Apple integrated ChatGPT into iOS in 2024. Now they're suing OpenAI for trade secret theft. The lawsuit claims the scheme operated "at every level."
Picture the meeting. Two companies shake hands. Sign contracts. Issue joint press releases about innovation and the future. Engineers swap code. Lawyers swap documents. Marketing teams coordinate launch events. Then one company files a lawsuit claiming the other stole everything the entire time.
At every level. Not some levels. Every level. Which means either OpenAI ran the most brazen corporate espionage operation in tech history while openly partnering with its victim, or Apple's due diligence team spent 2024 eating paste.
Retail traders saw the partnership announcement and bought both stocks because AI plus iPhone equals money printer. They did not consider that maybe the two companies would immediately accuse each other of crimes. Why would they? That would require reading past the headline.
The lawsuit doesn't specify which trade secrets got stolen. Could be anything. Siri's cutting-edge ability to misunderstand simple questions. Apple's proprietary method of charging $799 for last year's processor. The secret formula for making laptops that break when you look at them wrong.
OpenAI presumably needed these secrets because their own technology wasn't enough.
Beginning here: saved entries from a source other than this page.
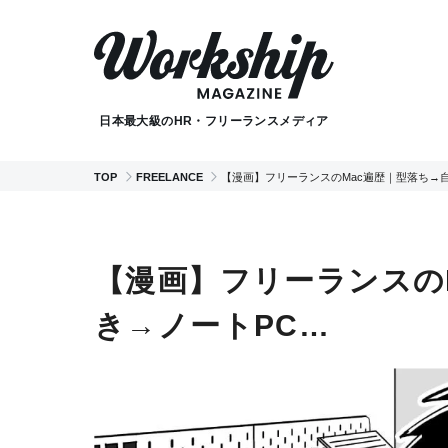
日本最大級のHR・フリーランスメディア
TOP
FREELANCE
【漫画】フリーランスのMac遍歴｜型落ち→
【漫画】フリーランスの
き→ノートPC…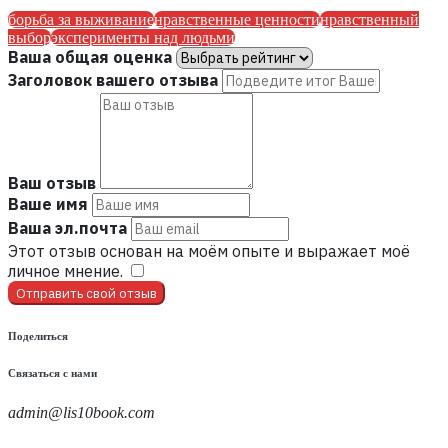
борьба за выживание
нравственные ценности
нравственный
выбор
эксперименты над людьми
Ваша общая оценка
Заголовок вашего отзыва
Ваш отзыв
Ваше имя
Ваша эл.почта
Этот отзыв основан на моём опыте и выражает моё
личное мнение.
​
Отправить свой отзыв
Поделиться
Связаться с нами
admin@lis10book.com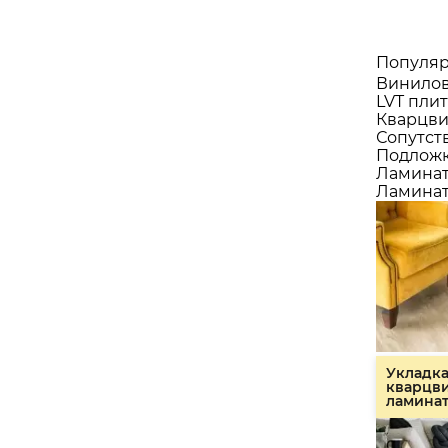
Популяр
Винилов
LVT плит
Кварцви
Сопутст
Подлож
Ламина
Ламинат
Укладк
кварцв
ламина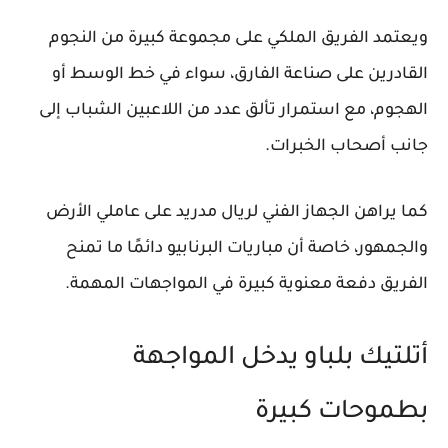
ويعتمد الفريق الملكي على مجموعة كبيرة من النجوم
القادرين على صناعة الفارق، سواء في خط الوسط أو
الهجوم، مع استمرار تألق عدد من اللاعبين الشباب إلى
جانب أصحاب الخبرات.
كما يراهن الجهاز الفني لريال مدريد على عاملي الأرض
والجمهور، خاصة أن مباريات البرنابيو دائمًا ما تمنح
الفريق دفعة معنوية كبيرة في المواجهات المهمة.
أتلتيك بلباو يدخل المواجهة
بطموحات كبيرة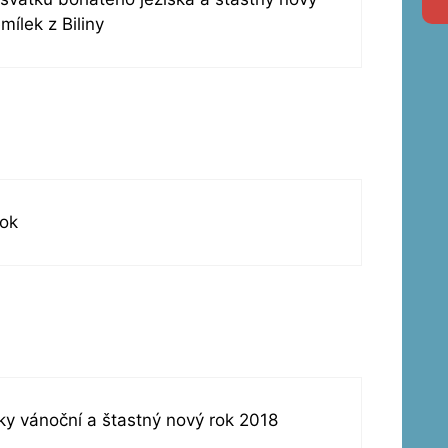
mílek z Biliny
rok
ky vánoční a štastný nový rok 2018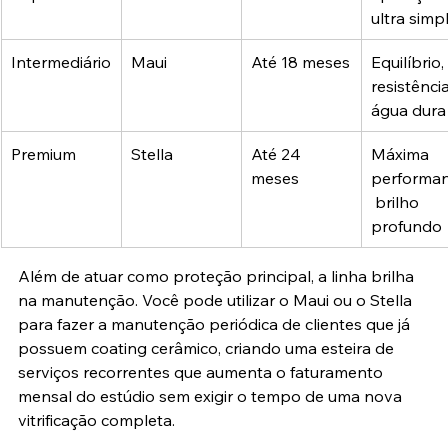
ultra simp
Intermediário
Maui
Até 18 meses
Equilíbrio, 
resistência
água dura
Premium
Stella
Até 24 
Máxima 
meses
performan
 brilho 
profundo
Além de atuar como proteção principal, a linha brilha 
na manutenção. Você pode utilizar o Maui ou o Stella 
para fazer a manutenção periódica de clientes que já 
possuem coating cerâmico, criando uma esteira de 
serviços recorrentes que aumenta o faturamento 
mensal do estúdio sem exigir o tempo de uma nova 
vitrificação completa.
They built a chatbot that can write poetry and pass the bar exam, but they desperately needed Apple's institutional knowledge about removing headphone jacks.
Both companies will spend millions on lawyers. The case will drag on for years. Discovery will produce tens of thousands of emails where engineers complain about meetings. A settlement will emerge with no admission of wrongdoing. And some guy in Nebraska will still be holding shares he bought at the top because his podcast told him partnerships mean guaranteed returns.
Apple picked a great partner. They lasted almost two full years before the lawsuits started.